AVAILABLE RECORDS Start Marker

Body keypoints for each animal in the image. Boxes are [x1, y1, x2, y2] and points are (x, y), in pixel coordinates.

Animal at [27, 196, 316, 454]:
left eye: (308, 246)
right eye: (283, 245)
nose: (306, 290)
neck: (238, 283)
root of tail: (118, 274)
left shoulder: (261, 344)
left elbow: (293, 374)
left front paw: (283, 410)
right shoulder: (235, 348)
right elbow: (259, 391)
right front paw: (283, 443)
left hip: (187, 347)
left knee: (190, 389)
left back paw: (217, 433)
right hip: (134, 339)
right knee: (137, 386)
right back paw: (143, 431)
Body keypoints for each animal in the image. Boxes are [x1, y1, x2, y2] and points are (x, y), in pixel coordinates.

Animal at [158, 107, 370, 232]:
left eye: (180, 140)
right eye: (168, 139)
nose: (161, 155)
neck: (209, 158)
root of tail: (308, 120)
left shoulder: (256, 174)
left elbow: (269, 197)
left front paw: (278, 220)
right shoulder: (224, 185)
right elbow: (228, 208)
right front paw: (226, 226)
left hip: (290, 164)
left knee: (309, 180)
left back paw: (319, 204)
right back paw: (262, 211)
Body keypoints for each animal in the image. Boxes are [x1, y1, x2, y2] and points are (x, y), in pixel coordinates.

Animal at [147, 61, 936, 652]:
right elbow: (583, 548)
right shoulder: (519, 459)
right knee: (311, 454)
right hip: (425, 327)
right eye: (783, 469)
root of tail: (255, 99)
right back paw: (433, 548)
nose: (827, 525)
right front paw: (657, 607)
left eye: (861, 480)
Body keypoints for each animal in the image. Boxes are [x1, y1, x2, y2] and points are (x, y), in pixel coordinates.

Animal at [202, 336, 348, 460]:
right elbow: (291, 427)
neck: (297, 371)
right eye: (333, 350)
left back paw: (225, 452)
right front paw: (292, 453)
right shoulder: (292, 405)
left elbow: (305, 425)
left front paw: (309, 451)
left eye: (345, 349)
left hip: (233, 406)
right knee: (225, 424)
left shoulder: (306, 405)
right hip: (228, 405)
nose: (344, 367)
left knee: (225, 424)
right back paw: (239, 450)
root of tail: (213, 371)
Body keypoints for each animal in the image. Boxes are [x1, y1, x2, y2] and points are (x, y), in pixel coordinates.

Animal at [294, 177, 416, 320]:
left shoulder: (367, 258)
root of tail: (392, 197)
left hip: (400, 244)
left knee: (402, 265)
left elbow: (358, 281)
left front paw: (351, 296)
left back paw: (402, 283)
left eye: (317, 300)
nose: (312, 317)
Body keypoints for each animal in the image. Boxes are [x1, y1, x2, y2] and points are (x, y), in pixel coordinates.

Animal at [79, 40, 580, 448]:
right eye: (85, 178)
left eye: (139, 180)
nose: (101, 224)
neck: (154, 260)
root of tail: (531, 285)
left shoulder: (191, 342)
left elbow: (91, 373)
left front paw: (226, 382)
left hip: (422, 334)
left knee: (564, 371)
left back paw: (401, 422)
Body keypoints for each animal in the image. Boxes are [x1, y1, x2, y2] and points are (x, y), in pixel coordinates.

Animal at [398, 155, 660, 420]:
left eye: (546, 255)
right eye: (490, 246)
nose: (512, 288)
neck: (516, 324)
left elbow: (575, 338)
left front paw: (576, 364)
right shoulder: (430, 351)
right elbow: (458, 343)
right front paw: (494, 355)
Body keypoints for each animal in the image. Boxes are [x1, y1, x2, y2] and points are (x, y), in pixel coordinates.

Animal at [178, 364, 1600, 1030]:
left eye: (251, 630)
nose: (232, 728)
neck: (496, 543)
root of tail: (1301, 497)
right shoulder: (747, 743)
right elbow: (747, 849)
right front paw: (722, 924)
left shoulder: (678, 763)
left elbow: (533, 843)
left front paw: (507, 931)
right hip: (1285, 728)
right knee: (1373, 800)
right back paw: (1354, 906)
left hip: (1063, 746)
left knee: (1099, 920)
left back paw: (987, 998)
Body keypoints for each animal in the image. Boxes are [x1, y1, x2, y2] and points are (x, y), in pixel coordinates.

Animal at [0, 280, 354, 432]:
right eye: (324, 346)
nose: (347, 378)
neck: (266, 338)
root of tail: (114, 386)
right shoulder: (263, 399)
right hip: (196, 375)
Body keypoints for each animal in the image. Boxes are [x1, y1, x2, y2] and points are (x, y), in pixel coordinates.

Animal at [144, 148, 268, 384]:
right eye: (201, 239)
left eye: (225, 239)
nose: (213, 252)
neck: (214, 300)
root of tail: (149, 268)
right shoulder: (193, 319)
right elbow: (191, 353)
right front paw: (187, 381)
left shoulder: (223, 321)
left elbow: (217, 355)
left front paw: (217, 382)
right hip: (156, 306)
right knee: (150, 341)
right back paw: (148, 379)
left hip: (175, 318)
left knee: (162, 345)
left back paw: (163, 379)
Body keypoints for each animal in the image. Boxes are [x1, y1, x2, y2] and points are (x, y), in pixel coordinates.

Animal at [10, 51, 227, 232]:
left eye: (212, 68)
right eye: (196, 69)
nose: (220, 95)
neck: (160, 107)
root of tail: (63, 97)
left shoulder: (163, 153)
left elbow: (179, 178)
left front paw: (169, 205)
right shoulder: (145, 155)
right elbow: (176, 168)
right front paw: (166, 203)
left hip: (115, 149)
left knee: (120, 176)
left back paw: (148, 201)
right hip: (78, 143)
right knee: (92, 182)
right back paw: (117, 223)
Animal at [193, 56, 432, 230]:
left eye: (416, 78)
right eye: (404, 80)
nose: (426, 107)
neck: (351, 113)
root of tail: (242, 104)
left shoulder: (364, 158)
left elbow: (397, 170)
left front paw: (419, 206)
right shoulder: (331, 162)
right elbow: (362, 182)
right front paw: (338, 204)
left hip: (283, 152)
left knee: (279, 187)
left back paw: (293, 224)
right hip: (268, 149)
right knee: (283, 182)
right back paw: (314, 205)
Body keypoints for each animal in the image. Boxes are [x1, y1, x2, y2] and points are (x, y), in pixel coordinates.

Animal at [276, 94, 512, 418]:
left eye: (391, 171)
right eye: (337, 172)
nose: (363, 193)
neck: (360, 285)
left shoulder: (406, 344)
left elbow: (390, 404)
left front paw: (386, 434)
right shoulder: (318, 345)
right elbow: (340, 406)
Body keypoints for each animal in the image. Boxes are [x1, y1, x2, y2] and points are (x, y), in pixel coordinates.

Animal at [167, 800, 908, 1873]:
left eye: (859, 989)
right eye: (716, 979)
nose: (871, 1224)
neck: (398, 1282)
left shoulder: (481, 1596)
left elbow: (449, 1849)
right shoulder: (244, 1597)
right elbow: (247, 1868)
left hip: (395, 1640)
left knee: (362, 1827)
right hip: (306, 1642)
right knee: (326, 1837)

AVAILABLE RECORDS End Marker

EXERCISE INSTRUCTIONS: Provide only the number of lines in the listing above that contain "tail".

SOLUTION FOR THIS TASK: 11